* **Task to carry out**: For the entries that follow, count the lines containing the string "puede" and write only the number.

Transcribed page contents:
______________________________

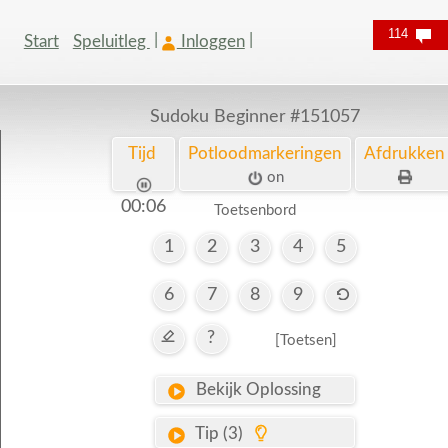
114
Start
Speluitleg
Inloggen
Sudoku Beginner
#151057
Tijd
Potloodmarkeringen
Afdrukken
on
00:07
Toetsenbord
1
2
3
4
5
6
7
8
9
?
[Toetsen]
Bekijk Oplossing
Tip (3)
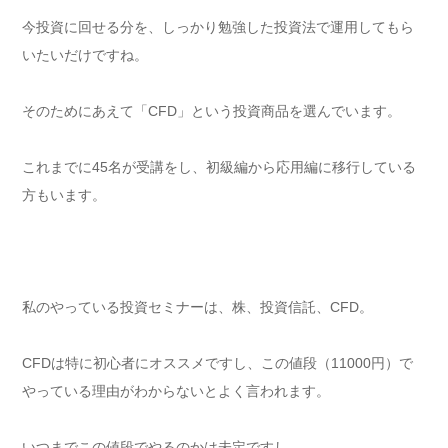
今投資に回せる分を、しっかり勉強した投資法で運用してもら
いたいだけですね。
そのためにあえて「CFD」という投資商品を選んでいます。
これまでに45名が受講をし、初級編から応用編に移行している
方もいます。
私のやっている投資セミナーは、株、投資信託、CFD。
CFDは特に初心者にオススメですし、この値段（11000円）で
やっている理由がわからないとよく言われます。
いつまでこの値段でやるのかは未定ですし、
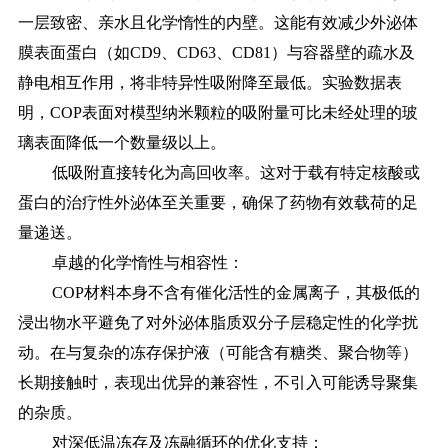
一层致密、亲水且化学惰性的内壁。这能有效减少外泌体
膜表面蛋白（如CD9、CD63、CD81）与容器壁的疏水及
静电相互作用，将非特异性吸附降至最低。实验数据表
明，COP表面对模型纳米颗粒的吸附量可比未经处理的玻
璃表面降低一个数量级以上。
低吸附直接转化为高回收率。这对于载有特定核酸或
蛋白的治疗性外泌体至关重要，确保了药物有效载荷的足
量递送。
卓越的化学惰性与相容性：
COP材料本身不含有催化活性的金属离子，其极低的
浸出物水平避免了对外泌体脂质双分子层稳定性的化学扰
动。在与复杂的冻存保护液（可能含有糖类、聚合物等）
长期接触时，表现出优异的兼容性，不引入可能诱导聚集
的杂质。
对深低温冻存及冻融循环的优化支持：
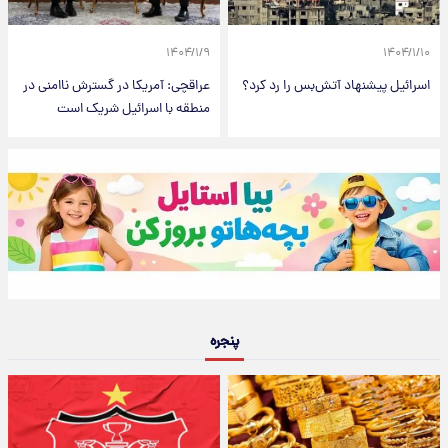
۱۴۰۴/۱/۹
۱۴۰۴/۱/۱۰
اسرائیل پیشنهاد آتش‌بس را رد کرد؟
عراقچی: آمریکا در گسترش ناامنی در
منطقه با اسرائیل شریک است
پنجره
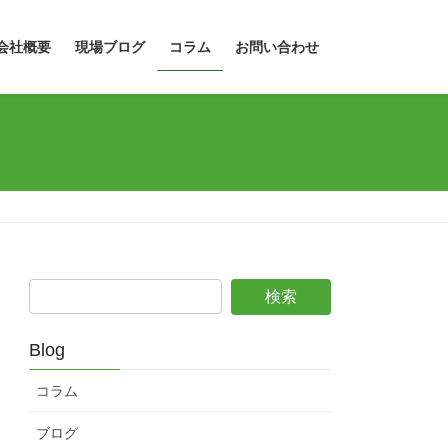
会社概要
現場ブログ
コラム
お問い合わせ
Blog
コラム
ブログ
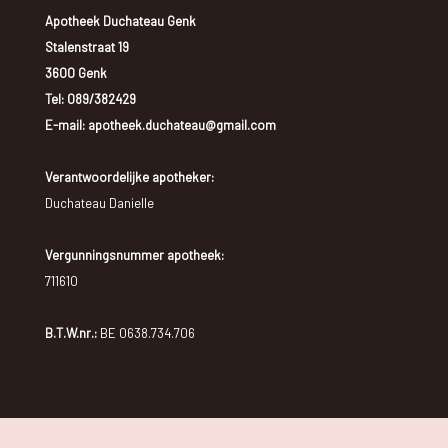
Apotheek Duchateau Genk
Stalenstraat 19
3600 Genk
Tel:
089/382429
E-mail: apotheek.duchateau@gmail.com
Verantwoordelijke apotheker:
Duchateau Danielle
Vergunningsnummer apotheek:
711610
B.T.W.nr.:
BE 0638.734.706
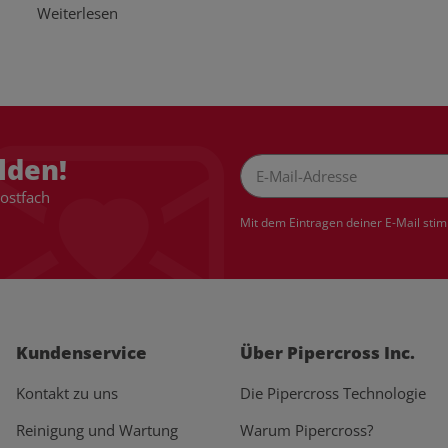
Weiterlesen
lden!
Postfach
Newsletter Abonnieren
Mit dem Eintragen deiner E-Mail sti
Kundenservice
Über Pipercross Inc.
Kontakt zu uns
Die Pipercross Technologie
Reinigung und Wartung
Warum Pipercross?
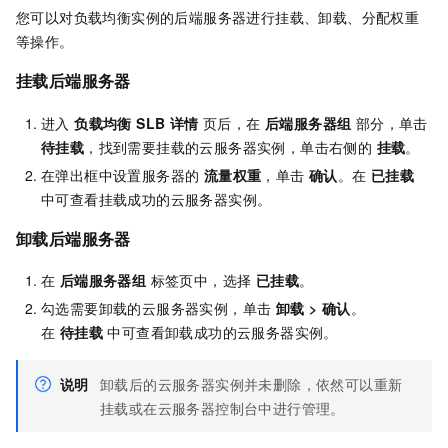
您可以对负载均衡实例的后端服务器进行挂载、卸载、分配权重
等操作。
挂载后端服务器
进入
负载均衡 SLB 详情
页后，在
后端服务器组
部分，单击
待挂载
，找到需要挂载的云服务器实例，单击右侧的
挂载
。
在弹出框中设置服务器的
流量权重
，单击
确认
。在
已挂载
中可查看挂载成功的云服务器实例。
卸载后端服务器
在
后端服务器组
标签页中，选择
已挂载
。
勾选需要卸载的云服务器实例，单击
卸载
>
确认
。
在
待挂载
中可查看卸载成功的云服务器实例。
说明
卸载后的云服务器实例并未删除，依然可以重新
挂载或在云服务器控制台中进行管理。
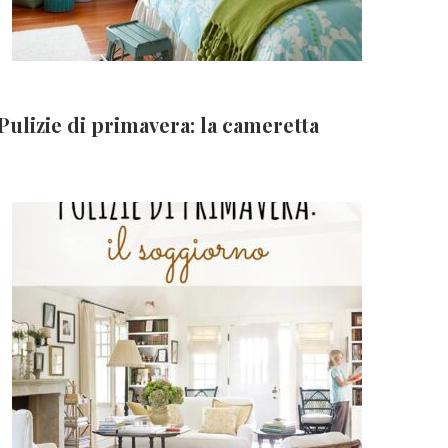
Pulizie di primavera: la cameretta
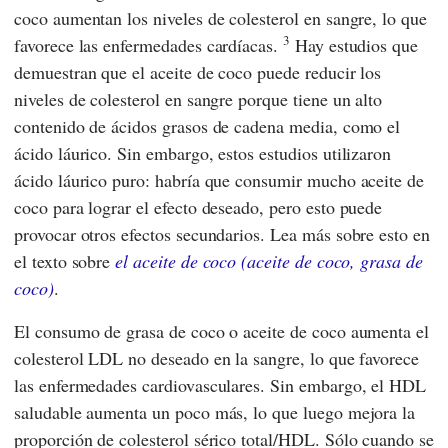
coco aumentan los niveles de colesterol en sangre, lo que
3
favorece las enfermedades cardíacas.
Hay estudios que
demuestran que el aceite de coco puede reducir los
niveles de colesterol en sangre porque tiene un alto
contenido de ácidos grasos de cadena media, como el
ácido láurico. Sin embargo, estos estudios utilizaron
ácido láurico puro: habría que consumir mucho aceite de
coco para lograr el efecto deseado, pero esto puede
provocar otros efectos secundarios. Lea más sobre esto en
el texto sobre
el aceite de coco (aceite de coco, grasa de
coco)
.
El consumo de grasa de coco o aceite de coco aumenta el
colesterol LDL no deseado en la sangre, lo que favorece
las enfermedades cardiovasculares. Sin embargo, el HDL
saludable aumenta un poco más, lo que luego mejora la
proporción de colesterol sérico total/HDL. Sólo cuando se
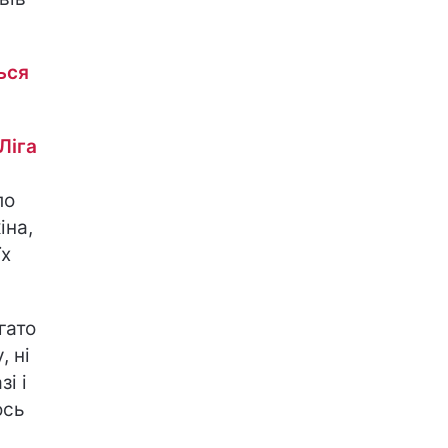
ься
Ліга
ло
іна,
їх
гато
, ні
і і
ось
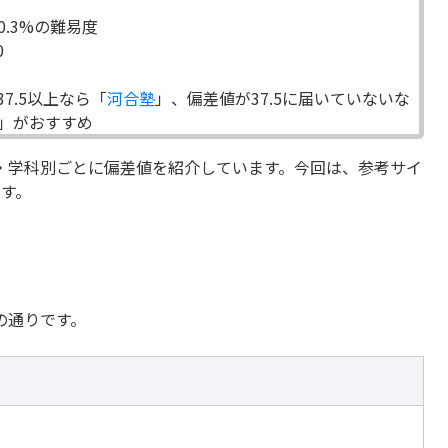
0.3%の難易度
0
7.5以上なら「
河合塾
」、偏差値が37.5に届いていないな
」がおすすめ
・学科別ごとに偏差値を紹介しています。今回は、参考サイ
す。
の通りです。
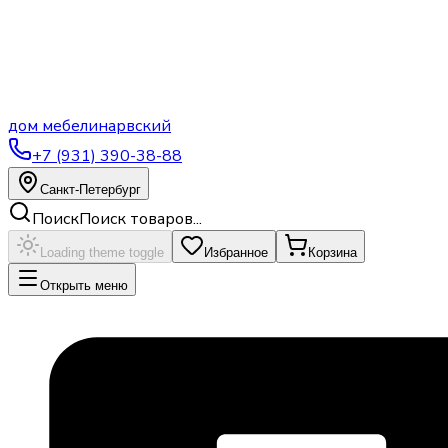
дом
мебели
нарвский
+7 (931) 390-38-88
Санкт-Петербург
Поиск
Поиск товаров...
Loading theme toggle
Избранное
Корзина
Открыть меню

______________________________

* **Exercise output**: 2